De eerste stop is vlak bij Yogyakarta, de Prambanan. Dit is een hindoe tempel. We mogen alleen snel wat foto’s maken want anders komen we in tijdnood. Er zijn nog geen touristen aanwezig, alleen wat opgroeiende jeugd die met ons op de foto willen. Blank en groot is in, in Indonesië.
Er is ook een groep meisjes die een Engelse cursus volgen. Ze komen een keer per maand naar de Prambanan om hun Engels met touristen te oefenen. Zeer beleefd vragen ze om met je te mogen praten en of je hun Engels wilt verbeteren.
Terug in de bus voor de volgende 9 uur, met onderbreking voor koffie of thee en lunch. Voor de lunch gestopt bij een vogeltjesmarkt. We zitten nu in Oost Java. De natuur is hier anders. Je ziet voor het eerst vee. Koeien, schapen en geiten. En behalve rijst, thee, rietsuiker en mais is er veel teakhout en mahonie. Er wordt gelukkig niet alleen gekapt, er is ook veel nieuwe aanplant.

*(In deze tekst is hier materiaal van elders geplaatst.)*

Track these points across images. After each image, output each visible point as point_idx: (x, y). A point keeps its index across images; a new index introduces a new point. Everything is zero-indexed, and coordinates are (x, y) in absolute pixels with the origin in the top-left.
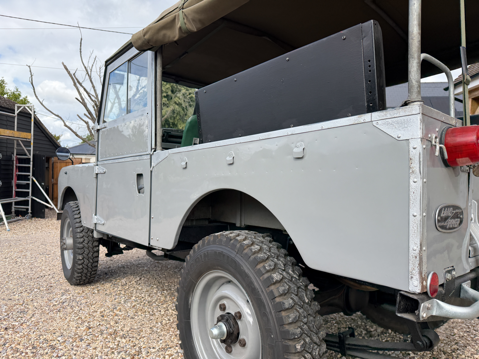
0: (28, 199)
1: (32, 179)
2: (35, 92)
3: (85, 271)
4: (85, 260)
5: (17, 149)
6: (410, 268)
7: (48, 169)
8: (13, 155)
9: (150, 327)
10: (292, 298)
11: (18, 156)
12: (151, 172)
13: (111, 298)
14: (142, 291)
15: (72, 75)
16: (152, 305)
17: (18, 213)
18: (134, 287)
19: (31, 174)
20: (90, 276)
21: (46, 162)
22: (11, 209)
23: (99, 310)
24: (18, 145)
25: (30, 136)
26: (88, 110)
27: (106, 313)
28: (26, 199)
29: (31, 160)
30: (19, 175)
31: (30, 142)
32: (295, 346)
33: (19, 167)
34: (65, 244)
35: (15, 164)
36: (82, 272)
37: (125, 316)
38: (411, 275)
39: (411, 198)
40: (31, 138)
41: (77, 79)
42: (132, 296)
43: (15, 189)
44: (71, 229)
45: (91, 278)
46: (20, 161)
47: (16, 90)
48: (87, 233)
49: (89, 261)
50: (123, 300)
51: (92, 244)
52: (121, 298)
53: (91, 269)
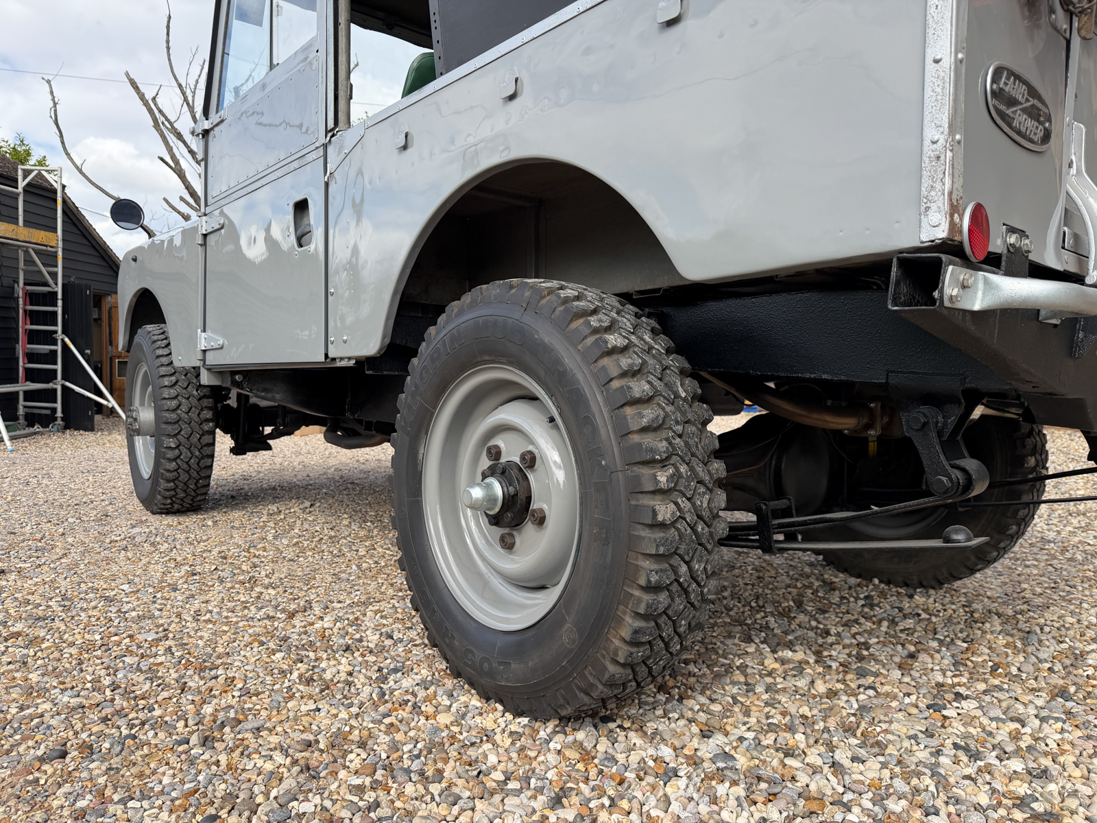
0: (55, 386)
1: (63, 340)
2: (63, 143)
3: (184, 477)
4: (184, 450)
5: (25, 272)
6: (923, 189)
7: (99, 322)
8: (16, 285)
9: (331, 574)
10: (649, 382)
11: (28, 288)
12: (327, 184)
13: (244, 532)
14: (315, 522)
15: (150, 102)
17: (32, 419)
18: (298, 517)
19: (59, 328)
20: (195, 491)
21: (94, 307)
22: (16, 409)
23: (216, 549)
24: (29, 261)
25: (56, 240)
26: (188, 187)
27: (231, 553)
28: (50, 385)
29: (60, 296)
30: (31, 331)
31: (56, 252)
32: (655, 476)
33: (32, 312)
34: (135, 420)
35: (21, 306)
36: (177, 478)
37: (277, 558)
38: (925, 203)
39: (930, 21)
40: (57, 244)
41: (160, 111)
42: (293, 530)
43: (24, 363)
44: (150, 388)
45: (198, 495)
46: (33, 298)
47: (18, 143)
48: (186, 388)
49: (191, 453)
50: (271, 535)
51: (199, 414)
52: (266, 532)
53: (198, 473)
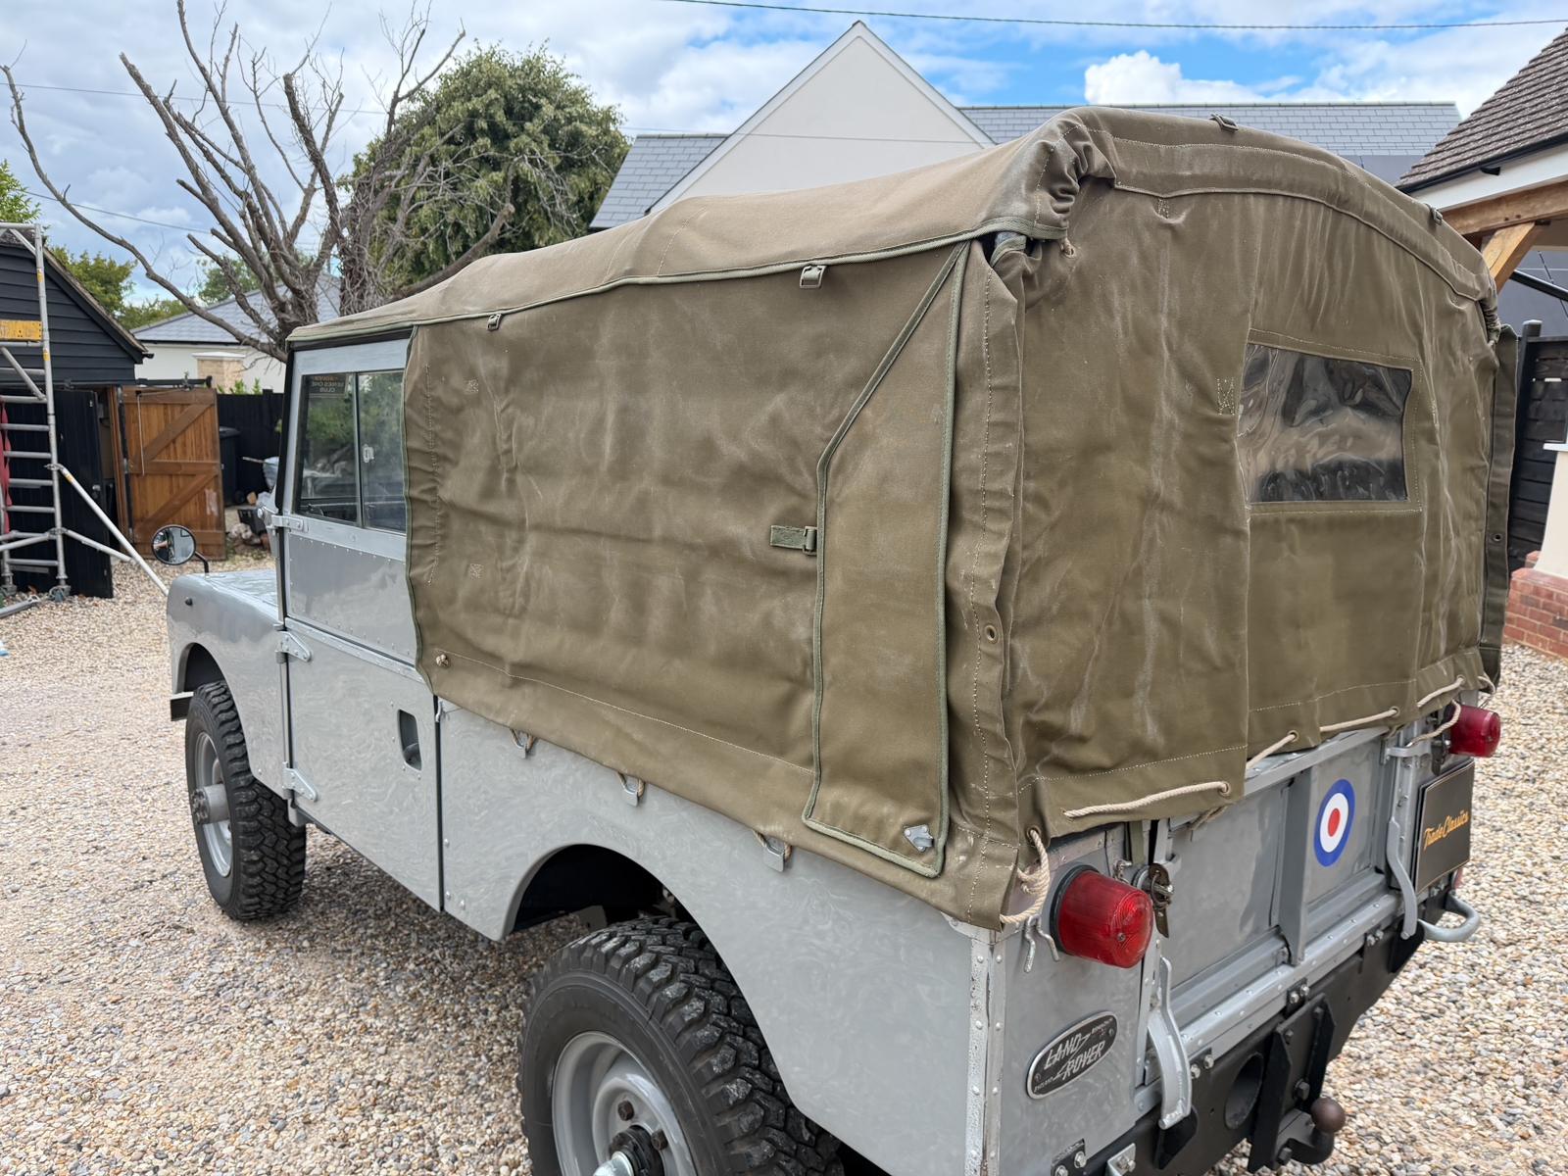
0: (54, 537)
1: (59, 472)
3: (271, 889)
4: (269, 862)
7: (106, 425)
9: (457, 1071)
11: (3, 397)
12: (438, 725)
13: (349, 965)
14: (434, 937)
16: (463, 990)
17: (25, 582)
18: (413, 924)
19: (54, 455)
20: (284, 898)
21: (98, 403)
23: (319, 1014)
25: (37, 332)
26: (224, 222)
27: (338, 1023)
28: (46, 536)
29: (51, 409)
30: (14, 459)
31: (41, 348)
33: (12, 433)
34: (204, 806)
36: (263, 893)
37: (392, 1034)
40: (42, 336)
41: (177, 116)
42: (408, 959)
43: (7, 505)
44: (218, 763)
49: (278, 862)
50: (382, 974)
52: (376, 966)
53: (287, 882)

Om ongeveer 16.00 uur horen we in het hotel aan te komen, maar we hebben ruim 50 kilometer om moeten rijden, vanwege de weggeslagen brug. Een mooi hotel met schitterende tuinen. Tijdens het diner wordt gevraagd of en wie er naar de Bromo vulkaan wil. De jongens en Renate besluiten te gaan. Het vertrek is vastgesteld op 01.00 uur in de nacht.
Maandag 16 december 1996
Renate is nog even naar bed geweest maar de jongens zijn maar door gegaan. Om 01.00 uur verzamelen voor een tocht van ongeveer 3 uur rijden met twee busjes naar de Bromo vulkaan. Boven is het koud en rond het vriespunt. Ton en Bert kopen mutsen vanwege deze kou. Het miezert en het wolkendek hangt laag. Besloten wordt om de bekende zonsopgang niet af te wachten maar naar de Bromo te vertrekken. Na een rit in de mist (hoe kan de chauffeur eigenlijk iets zien?) komen we aan bij de Bromo. Om boven op de vulkaan te komen gaan we verder op de rug van wat paarden, waarna tenslotte een trap van 250 treden beklommen moet worden. Boven is er niet veel plaats voor al de mensen. Het uitzicht is adembenemend. Het stinkt er naar zwavel.
Terug naar beneden, een lange rit door de bergen en ontbijten onderweg. Om ongeveer half 10 ‘s morgens komen we terug bij het hotel.
Het hotel ligt halverwege een berg tussen de appels (ingepakt in papieren zakjes). Wilma en Wieneke lopen na het ontbijt wat rond, maar er is niets te beleven. Iedereen (behalve Ton, want die ging een uurtje slapen) dus omkleden en naar het zwembad. Het water is lekker warm, de zon laat het wat afweten, maar Bert verbrand voor de tweede keer en niet zo’n klein beetje. ‘s Middags wat gelezen en gedronken op het terras bij de kamer.